-- Opening Marker --

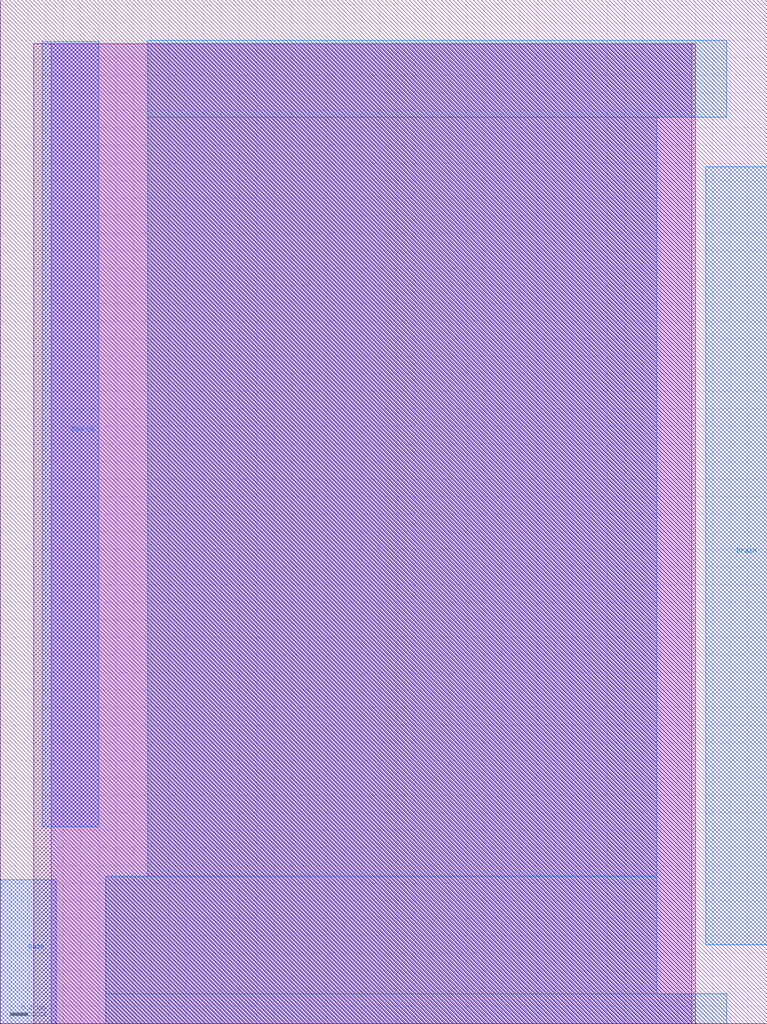
<source format=lef>
VERSION 5.7 ;
  NOWIREEXTENSIONATPIN ON ;
  DIVIDERCHAR "/" ;
  BUSBITCHARS "[]" ;
UNITS
  DATABASE MICRONS 200 ;
END UNITS

LAYER via2
  TYPE CUT ;
END via2

LAYER via
  TYPE CUT ;
END via

LAYER nwell
  TYPE MASTERSLICE ;
END nwell

LAYER via3
  TYPE CUT ;
END via3

LAYER pwell
  TYPE MASTERSLICE ;
END pwell

LAYER via4
  TYPE CUT ;
END via4

LAYER mcon
  TYPE CUT ;
END mcon

LAYER met6
  TYPE ROUTING ;
  WIDTH 0.030000 ;
  SPACING 0.040000 ;
  DIRECTION HORIZONTAL ;
END met6

LAYER met1
  TYPE ROUTING ;
  WIDTH 0.140000 ;
  SPACING 0.140000 ;
  DIRECTION HORIZONTAL ;
END met1

LAYER met3
  TYPE ROUTING ;
  WIDTH 0.300000 ;
  SPACING 0.300000 ;
  DIRECTION HORIZONTAL ;
END met3

LAYER met2
  TYPE ROUTING ;
  WIDTH 0.140000 ;
  SPACING 0.140000 ;
  DIRECTION HORIZONTAL ;
END met2

LAYER met4
  TYPE ROUTING ;
  WIDTH 0.300000 ;
  SPACING 0.300000 ;
  DIRECTION HORIZONTAL ;
END met4

LAYER met5
  TYPE ROUTING ;
  WIDTH 1.600000 ;
  SPACING 1.600000 ;
  DIRECTION HORIZONTAL ;
END met5

LAYER li1
  TYPE ROUTING ;
  WIDTH 0.170000 ;
  SPACING 0.170000 ;
  DIRECTION HORIZONTAL ;
END li1

MACRO sky130_hilas_nFETLarge
  CLASS BLOCK ;
  FOREIGN sky130_hilas_nFETLarge ;
  ORIGIN -0.640 -4.200 ;
  SIZE 4.370 BY 5.830 ;
  PIN Gate
    USE ANALOG ;
    PORT
      LAYER met2 ;
        RECT 0.640 4.200 0.960 5.020 ;
    END
  END Gate
  PIN Source
    USE ANALOG ;
    PORT
      LAYER met2 ;
        RECT 0.880 5.320 1.200 9.790 ;
    END
  END Source
  PIN Drain
    USE ANALOG ;
    PORT
      LAYER met2 ;
        RECT 4.660 4.650 5.010 9.080 ;
    END
  END Drain
  OBS
      LAYER li1 ;
        RECT 0.830 4.200 4.600 9.780 ;
      LAYER met1 ;
        RECT 0.930 4.200 4.580 9.780 ;
      LAYER met2 ;
        RECT 1.480 9.360 4.780 9.800 ;
        RECT 1.480 5.040 4.380 9.360 ;
        RECT 1.240 4.370 4.380 5.040 ;
        RECT 1.240 4.200 4.780 4.370 ;
  END
END sky130_hilas_nFETLarge
END LIBRARY


</source>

-- Closing Marker --

• Exercise details:
Copy out all the data without changing anything, and drop the pictures.

• Written response:
<source format=lef>
VERSION 5.7 ;
  NOWIREEXTENSIONATPIN ON ;
  DIVIDERCHAR "/" ;
  BUSBITCHARS "[]" ;
UNITS
  DATABASE MICRONS 200 ;
END UNITS

LAYER via2
  TYPE CUT ;
END via2

LAYER via
  TYPE CUT ;
END via

LAYER nwell
  TYPE MASTERSLICE ;
END nwell

LAYER via3
  TYPE CUT ;
END via3

LAYER pwell
  TYPE MASTERSLICE ;
END pwell

LAYER via4
  TYPE CUT ;
END via4

LAYER mcon
  TYPE CUT ;
END mcon

LAYER met6
  TYPE ROUTING ;
  WIDTH 0.030000 ;
  SPACING 0.040000 ;
  DIRECTION HORIZONTAL ;
END met6

LAYER met1
  TYPE ROUTING ;
  WIDTH 0.140000 ;
  SPACING 0.140000 ;
  DIRECTION HORIZONTAL ;
END met1

LAYER met3
  TYPE ROUTING ;
  WIDTH 0.300000 ;
  SPACING 0.300000 ;
  DIRECTION HORIZONTAL ;
END met3

LAYER met2
  TYPE ROUTING ;
  WIDTH 0.140000 ;
  SPACING 0.140000 ;
  DIRECTION HORIZONTAL ;
END met2

LAYER met4
  TYPE ROUTING ;
  WIDTH 0.300000 ;
  SPACING 0.300000 ;
  DIRECTION HORIZONTAL ;
END met4

LAYER met5
  TYPE ROUTING ;
  WIDTH 1.600000 ;
  SPACING 1.600000 ;
  DIRECTION HORIZONTAL ;
END met5

LAYER li1
  TYPE ROUTING ;
  WIDTH 0.170000 ;
  SPACING 0.170000 ;
  DIRECTION HORIZONTAL ;
END li1

MACRO sky130_hilas_nFETLarge
  CLASS BLOCK ;
  FOREIGN sky130_hilas_nFETLarge ;
  ORIGIN -0.640 -4.200 ;
  SIZE 4.370 BY 5.830 ;
  PIN Gate
    USE ANALOG ;
    PORT
      LAYER met2 ;
        RECT 0.640 4.200 0.960 5.020 ;
    END
  END Gate
  PIN Source
    USE ANALOG ;
    PORT
      LAYER met2 ;
        RECT 0.880 5.320 1.200 9.790 ;
    END
  END Source
  PIN Drain
    USE ANALOG ;
    PORT
      LAYER met2 ;
        RECT 4.660 4.650 5.010 9.080 ;
    END
  END Drain
  OBS
      LAYER li1 ;
        RECT 0.830 4.200 4.600 9.780 ;
      LAYER met1 ;
        RECT 0.930 4.200 4.580 9.780 ;
      LAYER met2 ;
        RECT 1.480 9.360 4.780 9.800 ;
        RECT 1.480 5.040 4.380 9.360 ;
        RECT 1.240 4.370 4.380 5.040 ;
        RECT 1.240 4.200 4.780 4.370 ;
  END
END sky130_hilas_nFETLarge
END LIBRARY


</source>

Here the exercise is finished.